The Internet of Things and edge computing will increasingly contribute unstructured big data to systems. Because these devices are mobile and distributed, they can be easily lost, compromised or misplaced. At a minimum, IT should have a way of tracking these devices and their usage, and locking them down when they are reported as missing or misplaced.
SEE: 5 data categories to learn for faster cybersecurity responses (TechRepublic)
4. Is all IT aligned with your security settings?
Many edge computing and IoT devices, as well as routers and hubs, arrive with default security settings from their vendors that don’t match corporate security standards. As part of installation procedures, IT should include a step where default security settings are checked and then set to enterprise security settings before they are deployed.
5. How clean is your data?
An appropriate level of data cleaning, which could involve data discards, data normalization, the use of ETL (extract, transform, load) tools, etc., should be in place. This is to ensure that the data that enters your analytics and AI systems is as “clean” and accurate as possible.
SEE: AI can be unintentionally biased: Data cleaning and awareness can help prevent the problem (TechRepublic)
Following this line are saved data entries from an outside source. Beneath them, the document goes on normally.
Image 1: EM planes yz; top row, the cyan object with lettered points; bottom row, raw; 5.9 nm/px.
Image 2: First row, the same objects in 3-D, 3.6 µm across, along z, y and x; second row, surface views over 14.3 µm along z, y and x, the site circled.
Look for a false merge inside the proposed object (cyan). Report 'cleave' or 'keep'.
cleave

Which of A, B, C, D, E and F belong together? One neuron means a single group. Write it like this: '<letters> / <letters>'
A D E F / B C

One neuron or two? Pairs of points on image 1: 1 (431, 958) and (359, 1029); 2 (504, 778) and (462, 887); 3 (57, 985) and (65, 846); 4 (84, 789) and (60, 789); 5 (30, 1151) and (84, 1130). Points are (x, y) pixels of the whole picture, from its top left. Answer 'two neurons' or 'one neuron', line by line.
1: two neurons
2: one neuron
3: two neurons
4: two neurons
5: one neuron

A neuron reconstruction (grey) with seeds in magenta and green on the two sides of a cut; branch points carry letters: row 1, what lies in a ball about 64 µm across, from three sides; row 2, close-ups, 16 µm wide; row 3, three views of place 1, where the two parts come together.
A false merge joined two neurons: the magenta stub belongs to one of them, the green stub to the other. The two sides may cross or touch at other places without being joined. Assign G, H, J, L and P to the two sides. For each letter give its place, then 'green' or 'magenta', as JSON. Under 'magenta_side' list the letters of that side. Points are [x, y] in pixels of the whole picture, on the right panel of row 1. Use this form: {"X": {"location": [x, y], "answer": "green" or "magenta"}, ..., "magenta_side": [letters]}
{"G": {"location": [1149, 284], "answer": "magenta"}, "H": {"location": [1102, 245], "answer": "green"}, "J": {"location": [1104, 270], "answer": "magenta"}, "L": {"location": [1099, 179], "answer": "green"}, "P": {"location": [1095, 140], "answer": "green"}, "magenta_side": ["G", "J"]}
6. How accurate is your AI?
The algorithms and the data that are used in AI systems continuously change so that the assumptions for the AI that are true today may not hold for tomorrow. AI may also incorporate biases that are not immediately detected. Because of this, the process of monitoring and revising AI algorithms, queries and data must be continuous and ongoing. An AI procedure for regularly “tuning” AI data and operations should be in place.
7. Who is authorized to touch your big data and your AI?
All big data repositories and AI and analytics systems should be monitored on a 24/7 basis to ensure that only users who are authorized to use the data and systems are accessing them.
SEE: 4 ways to keep control of your AI data (TechRepublic)
8. Is your AI fulfilling its mission?
Minimally on an annual basis, AI systems should be assessed to confirm that they are meeting the demands and missions of the business. If they aren’t, they should be revised or discarded.
9. Can you failover if AI fails?
If you embed AI operations into business processes, your disaster recovery plan should address a scenario in which these systems become inoperable. If a system experiences downtime, what will you do? Will there be a backup system that quickly comes online? Or a set of manual procedures (and employees who know how to execute them) that can take over until the AI system returns? Can the business defer decisions that the AI makes until systems are back up? The procedures for downtime should be clearly enumerated for both IT and the end business.